Von Ralph Rückert, Tierarzt
Werbung ist unbestreitbar notwendig, denn: Wer nicht wirbt, der stirbt! Richtig ist aber auch, dass es solche und solche Werbung gibt. Die eine Sorte überhöht die an sich tatsächlich guten Eigenschaften eines Produkts und macht es dadurch begehrenswerter. Ein Beispiel dafür wären die eigentlich immer zu niedrig angegebenen Verbrauchszahlenangaben bei ansonsten ordentlich gebauten Autos. Sowas ist nicht wirklich korrekt, aber man kann ganz gut damit leben.
Die andere Sorte von Werbung aber versucht Ihnen, den Verbraucherinnen und Verbrauchern, Geld aus der Tasche zu ziehen, indem völlig nutz- und funktionslose Produkte, Dienstleistungen oder Verfahren als einzigartig und konkurrenzlos dargestellt werden. Fallen Sie drauf rein, bekommen Sie für Ihr Geld genau gar nix. Sie werden also faktisch betrogen. Es werden Hoffnungen und Erwartungen geweckt, die die beworbene Sache nie und nimmer erfüllen kann. Und natürlich gibt es Nepper, Schlepper und Bauernfänger, die mit solchen Methoden arbeiten, auch in der (Tier)Medizin und in ihrer Peripherie. Wer was anderes glaubt, ist leider naiv! Aber wie erkennt man solches Bullshit-Marketing?
In den Randbereichen der Medizin ist das ja nicht so problematisch. Wann immer Ihnen etwas versprochen wird, was einfach zu gut klingt, um wahr zu sein, wann immer Ihnen Heilsversprechen gemacht werden, die als „Geheimtipp“, „Wunder“ oder sowas in dieser Richtung angepriesen werden, müssen Sie halt Ihren gesunden Menschenverstand einschalten und sich klar machen, dass es nun mal keine „Wundermittel“ wie Zahnstein entfernende „Dentalsprays“, alle Krankheiten heilende Elixiere oder die eine für alle Hunde oder Katzen gleichermaßen geeignete Ernährung gibt.
Schwierig wird es für Laien aber regelmäßig dann, wenn sich Mediziner:innen auf Bullshit-Marketing verlegen. Das ist häufig nicht so einfach zu durchschauen! Schließlich verschafft einem eine Approbationsurkunde einen gewissen Vertrauensvorschuss, der eigentlich (!) nicht missbraucht werden sollte. Was also könnte helfen, damit man als Laie nicht zum Opfer von vom rechten Weg abgekommenen Kolleginnen und Kollegen wird?

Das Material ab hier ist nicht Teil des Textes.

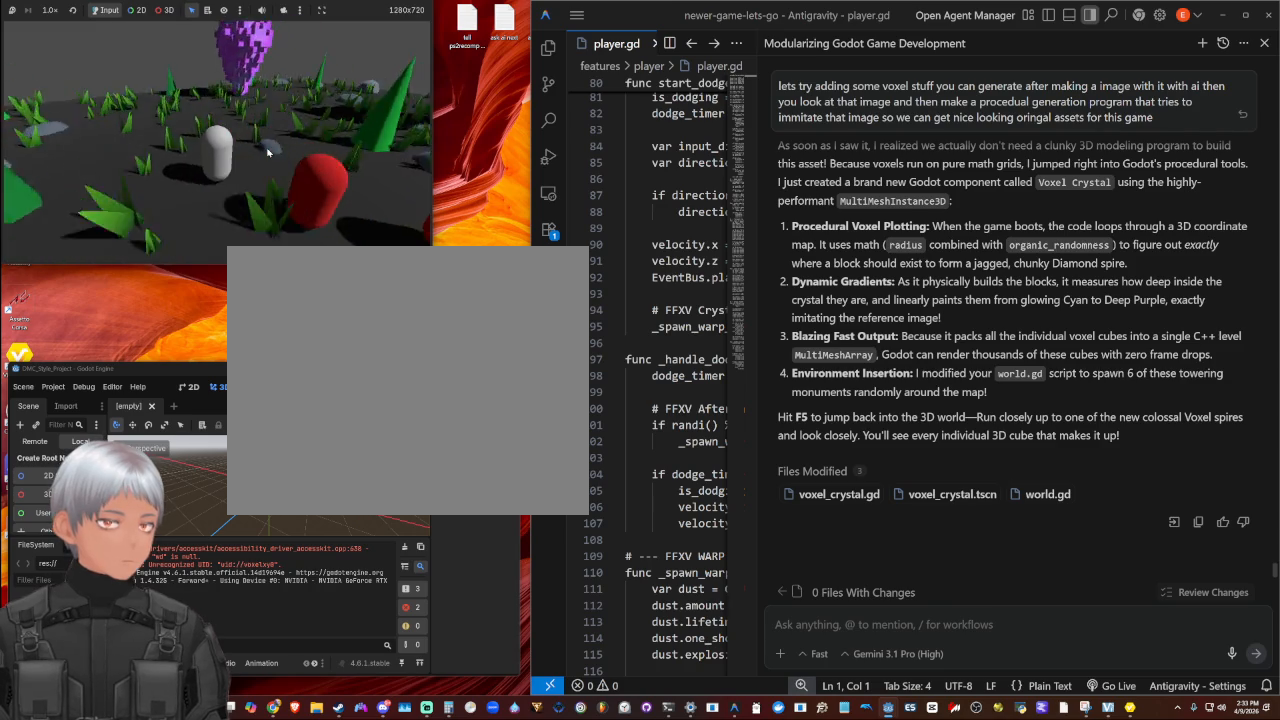
{"buttons": [], "left_stick": "up", "right_stick": "center", "events": [[67, "CROSS", "down"], [133, "left_stick", "up"], [433, "CROSS", "up"]]}
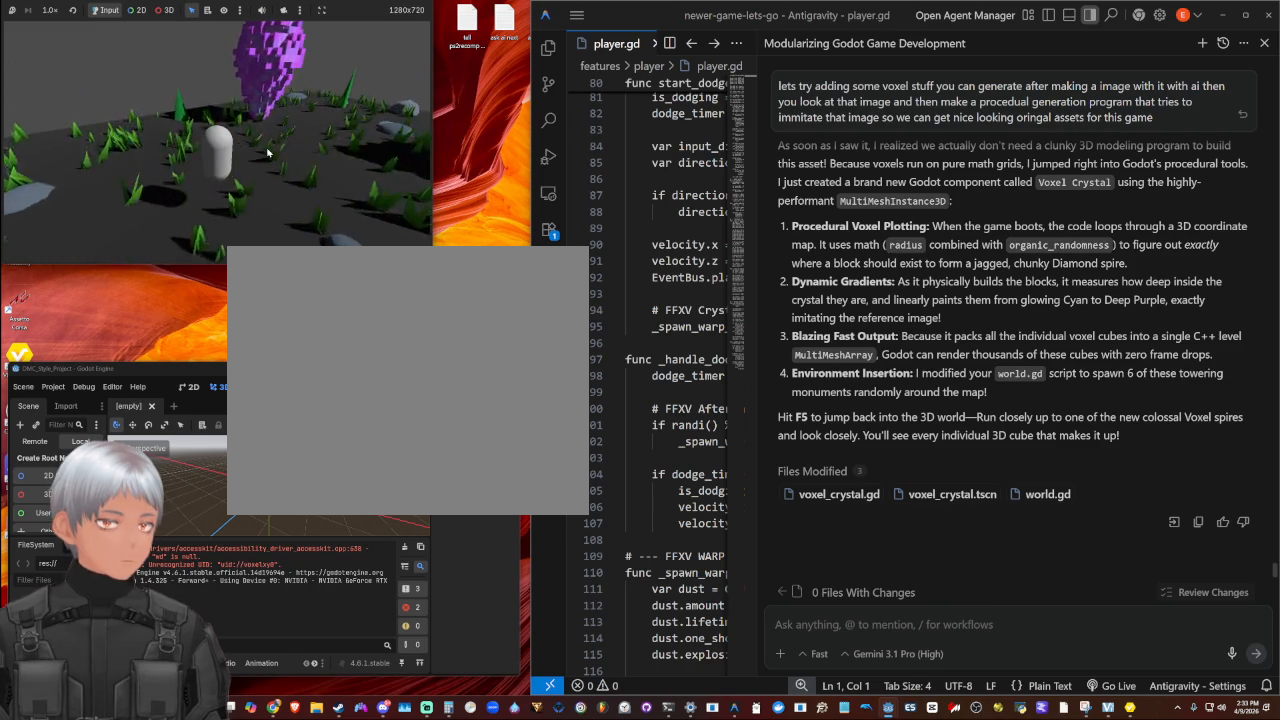
{"buttons": [], "left_stick": "up", "right_stick": "right", "events": [[33, "SQUARE", "down"], [233, "SQUARE", "up"], [367, "right_stick", "right"]]}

Ein annähernd todsicheres Erkennungsmerkmal für Bullshit-Marketing ist die überbetonte Exklusivität: Es geht um Wissen, Fertigkeiten oder Dinge, über die angeblich sonst niemand verfügt. Man behauptet also, dass man abseits des „Mainstreams“ der Medizin (der „Schulmedizin“) und meist durch „intensive persönliche Forschung / Auseinandersetzung“ mit einem bestimmten Thema zu einzigartigen Erkenntnissen, Schlussfolgerungen oder Fähigkeiten gekommen ist und nun allen anderen (die bei dieser Gelegenheit natürlich mehr oder weniger subtil als medizinische Vollpfosten dargestellt werden) eine lange Nase zeigen kann. In den Genuss dieses Geheimwissens oder dieser geheimnisvollen Fähigkeiten können die Tierbesitzer:innen natürlich nur kommen, indem sie teuer dafür bezahlen.
Wenn also beispielsweise
-eine Tierärztin konstatiert, dass hinter einer bei Hunden sehr häufigen Verletzung (Kreuzbandriss) versteckte Ursachen stecken, die einzig und allein sie durchschaut und beheben kann,
-eine andere Kollegin für sich in Anspruch nimmt, den einzig wahren Weg zum gesunden Hund „ohne Antibiotika, Kortison und Schmerzmittel“ gefunden zu haben,
-eine Chirurgin ein recht häufiges Problem mit einer XY-Lala-Technik operiert, die angeblich allen anderen Techniken überlegen, aber kurioserweise in der Fachwelt sonst niemandem bekannt ist,
-ein Kollege im vermeintlich sicheren Wissen, den Stein der Weisen gefunden zu haben, die gesamte Kollegenschaft als verbrecherische und profitgeile Schwachköpfe öffentlich in den Senkel zu stellen versucht,
dann ist das genau das, was ich meine.
Gerne wird dann auch noch – sozusagen als Verzierung des Ganzen – eine penetrant passiv-aggressive Robin-Hood-Verkanntes-Genie-Attitüde an den Tag gelegt, so von wegen „Rächer der Enterbten“ und „Eine(r) gegen alle“.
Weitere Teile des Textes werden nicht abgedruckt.